** WHAT THIS EXERCISE ASKS **
(A) Output the passage of the text on breast cancer surgery starting at "About Breast Cancer" and ending at "of the body.", copying it word for word.
(B) Answer these questions from the text on breast cancer surgery:
(i) What does the text give as the priority of breast cancer surgery?
(ii) What kind of treatment does the text call radiotherapy?
(iii) What does oncoplastic breast surgery aim to optimise?

** TEXT SHOWN **
About Breast Cancer Surgery
The priority of breast cancer surgery is to remove all of the disease. It is very effective at doing this and as such it is the best treatment option for the large majority of women with breast cancer.
Almost all women will have other treatments in addition to surgery to maximise the chances of cure. These treatments include:
- Radiotherapy - a local treatment (like surgery) used to treat a specific area of the body (e.g. breast, lymph nodes, chest wall)
- Chemotherapy / Hormone therapy / Herceptin - these are called systematic treatments and are primarily used to treat the possibility that some cancer cells have moved to other parts of the body.
The information gathered from the tests performed on the tissue removed at surgery also helps tailor these additional treatments to an individual woman.
An important, though secondary priority of breast cancer surgery is to leave an acceptable result from the surgery in terms of appearance and quality of life. As more women survive breast cancer then more women are left to live the rest of their lives with the (sometimes all too visible) scarring and deformity and other reminders that surgery can leave.
Oncoplastic breast surgery aims to optimise the success rate of breast cancer surgery in terms of treating the cancer and leaving an acceptable appearance. There is good evidence that it can do this. In many sitiuations it is about having options and being able to choose the best option for an individual woman with breast cancer. There is also good evidence that women who are given options tend to have better overall outcomes from breast cancer surgery. As not every surgeon can offer a full range of options it is important to choose your breast surgeon carefully and get off to a good start in your treatment pathway.

** MATERIAL SHOWN **
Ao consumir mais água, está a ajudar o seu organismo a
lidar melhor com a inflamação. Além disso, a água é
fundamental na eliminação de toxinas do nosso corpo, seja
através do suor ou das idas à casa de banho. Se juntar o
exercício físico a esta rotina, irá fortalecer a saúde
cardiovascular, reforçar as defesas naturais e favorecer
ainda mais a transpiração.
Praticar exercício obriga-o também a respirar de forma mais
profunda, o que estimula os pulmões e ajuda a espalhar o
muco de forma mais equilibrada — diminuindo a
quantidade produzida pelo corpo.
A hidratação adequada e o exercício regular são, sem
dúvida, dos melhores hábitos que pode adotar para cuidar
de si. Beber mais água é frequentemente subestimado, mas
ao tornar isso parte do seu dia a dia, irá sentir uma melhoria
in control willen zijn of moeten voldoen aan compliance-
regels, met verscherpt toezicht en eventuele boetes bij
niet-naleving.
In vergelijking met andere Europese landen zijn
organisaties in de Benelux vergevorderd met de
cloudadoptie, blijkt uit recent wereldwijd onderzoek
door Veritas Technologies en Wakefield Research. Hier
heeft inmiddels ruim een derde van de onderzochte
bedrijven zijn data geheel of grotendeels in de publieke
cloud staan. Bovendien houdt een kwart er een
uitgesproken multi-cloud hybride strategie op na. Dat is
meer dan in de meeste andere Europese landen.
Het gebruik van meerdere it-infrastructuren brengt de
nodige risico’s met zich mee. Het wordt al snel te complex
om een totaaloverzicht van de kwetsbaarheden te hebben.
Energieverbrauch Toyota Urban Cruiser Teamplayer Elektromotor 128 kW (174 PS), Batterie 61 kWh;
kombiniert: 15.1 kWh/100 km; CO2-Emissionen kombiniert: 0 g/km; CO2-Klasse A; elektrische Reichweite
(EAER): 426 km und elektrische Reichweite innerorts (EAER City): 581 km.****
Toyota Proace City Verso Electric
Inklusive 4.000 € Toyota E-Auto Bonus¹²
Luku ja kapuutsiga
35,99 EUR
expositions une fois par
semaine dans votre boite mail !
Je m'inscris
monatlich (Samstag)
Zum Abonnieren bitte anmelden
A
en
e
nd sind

** RESULTS BY TASK **
(A)
About Breast Cancer Surgery
The priority of breast cancer surgery is to remove all of the disease. It is very effective at doing this and as such it is the best treatment option for the large majority of women with breast cancer.
Almost all women will have other treatments in addition to surgery to maximise the chances of cure. These treatments include:
- Radiotherapy - a local treatment (like surgery) used to treat a specific area of the body (e.g. breast, lymph nodes, chest wall)
- Chemotherapy / Hormone therapy / Herceptin - these are called systematic treatments and are primarily used to treat the possibility that some cancer cells have moved to other parts of the body.

(B)
(i) To remove all of the disease.
(ii) A local treatment used to treat a specific area of the body.
(iii) The success rate of breast cancer surgery in terms of treating the cancer and leaving an acceptable appearance.